── PAGE TEXT ──
An insolvency examiner will be applied to a persons bankruptcy and the examiner will consider each case on an individual basis. Higher allowances are given if the person has (for instance) children to feed and cloth, and in cases where the person has a partner the insolvency examiner would expect the partner to contribute to the general monthly cost of living (if the partner or spouse is working).
Once a reasonable monthly expenditure has been calculated and agreed, any disposable income would be requested from the person in bankruptcy for a period of three years. This is commonly known as an Income Payment Agreement or IPA. The payment may be as little as £20 but if the person has £500 disposable income per month then this amount would be requested.
The IPA does not extend the duration of the bankruptcy in England; this will still last for one year however, the IPA will run for a further two years and can be subject to review if a persons income increases or decreases during this period.
For further, detailed information on Income Payment Agreements and Income Payment Orders please click on the following link Income Payment Agreements in the UK
As a general rule the Insolvency Service does not want to make a persons position any worse than it is already. They will also benefit from your income if they think that you have disposable income as an income payment agreement would be proposed. For these and other reasons they do not contact the employer during a persons bankruptcy unless the situation would require them to do so.
───
◆ PROBLEM SET
A - According to the bankruptcy text, for how long would disposable income be requested from a person in bankruptcy?
B - Print everything in the bankruptcy text from "An insolvency examiner" down to "would be requested.".
C - Using the bankruptcy text, explain why the Insolvency Service usually doesn't contact a person's employer during a bankruptcy.
── DATA ENTRIES ──
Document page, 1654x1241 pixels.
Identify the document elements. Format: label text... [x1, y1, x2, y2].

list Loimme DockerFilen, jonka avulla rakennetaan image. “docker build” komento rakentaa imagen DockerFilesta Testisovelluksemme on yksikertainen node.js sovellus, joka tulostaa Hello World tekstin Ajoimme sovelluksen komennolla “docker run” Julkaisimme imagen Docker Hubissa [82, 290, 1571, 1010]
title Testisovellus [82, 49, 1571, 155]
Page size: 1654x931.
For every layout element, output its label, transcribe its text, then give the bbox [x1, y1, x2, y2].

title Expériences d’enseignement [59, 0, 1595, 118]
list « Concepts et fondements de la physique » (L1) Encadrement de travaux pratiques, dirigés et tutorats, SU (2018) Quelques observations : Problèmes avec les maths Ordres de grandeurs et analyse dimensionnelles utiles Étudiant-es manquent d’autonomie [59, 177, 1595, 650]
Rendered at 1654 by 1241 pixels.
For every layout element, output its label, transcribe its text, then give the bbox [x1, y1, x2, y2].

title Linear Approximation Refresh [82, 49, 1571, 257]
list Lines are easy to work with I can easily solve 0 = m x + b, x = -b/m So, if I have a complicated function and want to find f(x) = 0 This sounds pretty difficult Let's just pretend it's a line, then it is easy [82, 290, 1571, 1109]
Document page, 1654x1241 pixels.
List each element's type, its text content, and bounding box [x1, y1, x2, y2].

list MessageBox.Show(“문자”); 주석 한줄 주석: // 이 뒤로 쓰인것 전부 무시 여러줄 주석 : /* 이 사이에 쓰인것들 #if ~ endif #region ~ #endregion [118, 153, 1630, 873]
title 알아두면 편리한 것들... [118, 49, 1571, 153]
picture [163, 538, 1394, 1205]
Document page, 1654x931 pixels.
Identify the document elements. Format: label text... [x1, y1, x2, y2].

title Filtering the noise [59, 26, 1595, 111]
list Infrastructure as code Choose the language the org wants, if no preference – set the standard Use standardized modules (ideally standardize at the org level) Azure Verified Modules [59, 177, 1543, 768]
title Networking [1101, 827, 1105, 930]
───
◆ SET OF ANSWERS
A - Three years.

B -
An insolvency examiner will be applied to a persons bankruptcy and the examiner will consider each case on an individual basis. Higher allowances are given if the person has (for instance) children to feed and cloth, and in cases where the person has a partner the insolvency examiner would expect the partner to contribute to the general monthly cost of living (if the partner or spouse is working).
Once a reasonable monthly expenditure has been calculated and agreed, any disposable income would be requested from the person in bankruptcy for a period of three years. This is commonly known as an Income Payment Agreement or IPA. The payment may be as little as £20 but if the person has £500 disposable income per month then this amount would be requested.

C - The Insolvency Service generally doesn't want to make a person's position any worse than it already is. It also benefits from the person's income when there is disposable income, because an income payment agreement would be proposed. It contacts the employer only if the situation requires it.